▸ Directive 1: Update the post about Marine John Philip Richards below, starting with "A 1904 image" and going on through "Newquay, in 1923.", replacing "Newquay" with "Truro".

§

WW2 100 - 6 September 1943 - 'At the going down of the sun and in the morning we will remember him': Marine John Philip Richards, Royal Marines (1924-43)
Continued from 8 August 1943
SERGEANT CHARLES PHILIP SOUTHCOTT (1914-43) RAFVR, 61 Squadron
https://budleighpastandpresent.blogspot.com/2021/01/ww2-75-8-august-1943-thundering-through.html
The grave of John Philip Richards in St Peter’s Burial Ground
Image credit: www.findagrave.com
Google the words 'friendly fire' and you can’t fail to be horrified by the list of incidents in warfare where forces have been accidentally attacked by those on the same side. I was saddened by the case of Royal Marine Lt James Ayers Bayley, killed on a firing range while on a training exercise organised by Dalditch Camp. You can read about him here
Such incidents often remain unknown for many years, as do the cases of self-inflicted death or injury. The immense research conducted by historian Don Kindell into naval casualties includes simply the acronym DOWS next to John’s name, noting him as a Marine of the Plymouth Division and dating his death as September 1943. It took me a bit of time to work out that it means ‘Died of wounds’.
A view of St Agnes: looking up Town Hill to the Church and St Agnes Hotel Image credit: Wikipedia
But in the admirable work conducted by Cornwall Online Parish Clerks, listing all deaths of Cornish-born individuals from UK, British Army and Navy Birth, Marriage & Death Records, 1730-1960, transcribed by Julia Mitchell, I found this entry: ‘Died 06-Sep 1943 Dalditch Camp, Exmouth Self inflicted gun shot wound whilst balance of his mind was disturbed’. https://www.opc-cornwall.org
He was 19 years old.
A 1904 image showing the Great Western Railway tramway at Newquay Harbour. Image credit: A postcard in the Geoff Sheppard Collection/Wikipedia
John was in fact born at Newquay in Cornwall on 4 August 1924. He was the eldest of four children born to Louis Philip Richards, a dentist, and Elizabeth Scott Richards. Elizabeth, born in Scotland in 1893, had married John's father in the St Austell District, which included Newquay, in 1923.

§

▸ Directive 2: Format the records below as a Markdown table with a Row column for the row number and a Line column for the line, starting with the line with "class: Bryopsida" and going on through the line with "order: Falconiformes". Leave out blank lines.

▸ Input rows:
§

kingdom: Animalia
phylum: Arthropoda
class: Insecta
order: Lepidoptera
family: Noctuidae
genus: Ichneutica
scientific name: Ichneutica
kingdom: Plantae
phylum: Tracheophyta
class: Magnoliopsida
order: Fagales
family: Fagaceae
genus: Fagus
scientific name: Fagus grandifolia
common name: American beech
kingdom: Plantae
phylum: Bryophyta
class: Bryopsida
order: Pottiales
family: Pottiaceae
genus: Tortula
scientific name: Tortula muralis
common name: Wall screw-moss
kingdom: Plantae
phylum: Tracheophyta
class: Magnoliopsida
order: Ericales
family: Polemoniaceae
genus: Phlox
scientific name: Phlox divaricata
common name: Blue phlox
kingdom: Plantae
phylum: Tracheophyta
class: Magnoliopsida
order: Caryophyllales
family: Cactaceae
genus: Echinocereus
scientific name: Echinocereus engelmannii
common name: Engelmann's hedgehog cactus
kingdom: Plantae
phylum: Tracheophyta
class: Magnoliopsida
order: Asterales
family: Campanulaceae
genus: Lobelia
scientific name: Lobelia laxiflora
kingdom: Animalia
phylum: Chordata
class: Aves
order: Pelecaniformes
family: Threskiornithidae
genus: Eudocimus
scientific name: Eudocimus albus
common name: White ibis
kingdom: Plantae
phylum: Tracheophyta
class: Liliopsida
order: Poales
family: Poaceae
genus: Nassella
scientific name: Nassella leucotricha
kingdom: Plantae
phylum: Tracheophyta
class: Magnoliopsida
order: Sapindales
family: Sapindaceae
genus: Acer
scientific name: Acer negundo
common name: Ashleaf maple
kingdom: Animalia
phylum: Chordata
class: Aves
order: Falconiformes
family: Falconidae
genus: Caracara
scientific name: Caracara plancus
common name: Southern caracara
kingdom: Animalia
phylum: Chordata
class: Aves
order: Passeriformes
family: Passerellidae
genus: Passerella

§

▸ Task result 1:
A 1904 image showing the Great Western Railway tramway at Truro Harbour. Image credit: A postcard in the Geoff Sheppard Collection/Wikipedia
John was in fact born at Truro in Cornwall on 4 August 1924. He was the eldest of four children born to Louis Philip Richards, a dentist, and Elizabeth Scott Richards. Elizabeth, born in Scotland in 1893, had married John's father in the St Austell District, which included Truro, in 1923.

▸ Task result 2:
| Row | Line |
|---|---|
| 1 | class: Bryopsida |
| 2 | order: Pottiales |
| 3 | family: Pottiaceae |
| 4 | genus: Tortula |
| 5 | scientific name: Tortula muralis |
| 6 | common name: Wall screw-moss |
| 7 | kingdom: Plantae |
| 8 | phylum: Tracheophyta |
| 9 | class: Magnoliopsida |
| 10 | order: Ericales |
| 11 | family: Polemoniaceae |
| 12 | genus: Phlox |
| 13 | scientific name: Phlox divaricata |
| 14 | common name: Blue phlox |
| 15 | kingdom: Plantae |
| 16 | phylum: Tracheophyta |
| 17 | class: Magnoliopsida |
| 18 | order: Caryophyllales |
| 19 | family: Cactaceae |
| 20 | genus: Echinocereus |
| 21 | scientific name: Echinocereus engelmannii |
| 22 | common name: Engelmann's hedgehog cactus |
| 23 | kingdom: Plantae |
| 24 | phylum: Tracheophyta |
| 25 | class: Magnoliopsida |
| 26 | order: Asterales |
| 27 | family: Campanulaceae |
| 28 | genus: Lobelia |
| 29 | scientific name: Lobelia laxiflora |
| 30 | kingdom: Animalia |
| 31 | phylum: Chordata |
| 32 | class: Aves |
| 33 | order: Pelecaniformes |
| 34 | family: Threskiornithidae |
| 35 | genus: Eudocimus |
| 36 | scientific name: Eudocimus albus |
| 37 | common name: White ibis |
| 38 | kingdom: Plantae |
| 39 | phylum: Tracheophyta |
| 40 | class: Liliopsida |
| 41 | order: Poales |
| 42 | family: Poaceae |
| 43 | genus: Nassella |
| 44 | scientific name: Nassella leucotricha |
| 45 | kingdom: Plantae |
| 46 | phylum: Tracheophyta |
| 47 | class: Magnoliopsida |
| 48 | order: Sapindales |
| 49 | family: Sapindaceae |
| 50 | genus: Acer |
| 51 | scientific name: Acer negundo |
| 52 | common name: Ashleaf maple |
| 53 | kingdom: Animalia |
| 54 | phylum: Chordata |
| 55 | class: Aves |
| 56 | order: Falconiformes |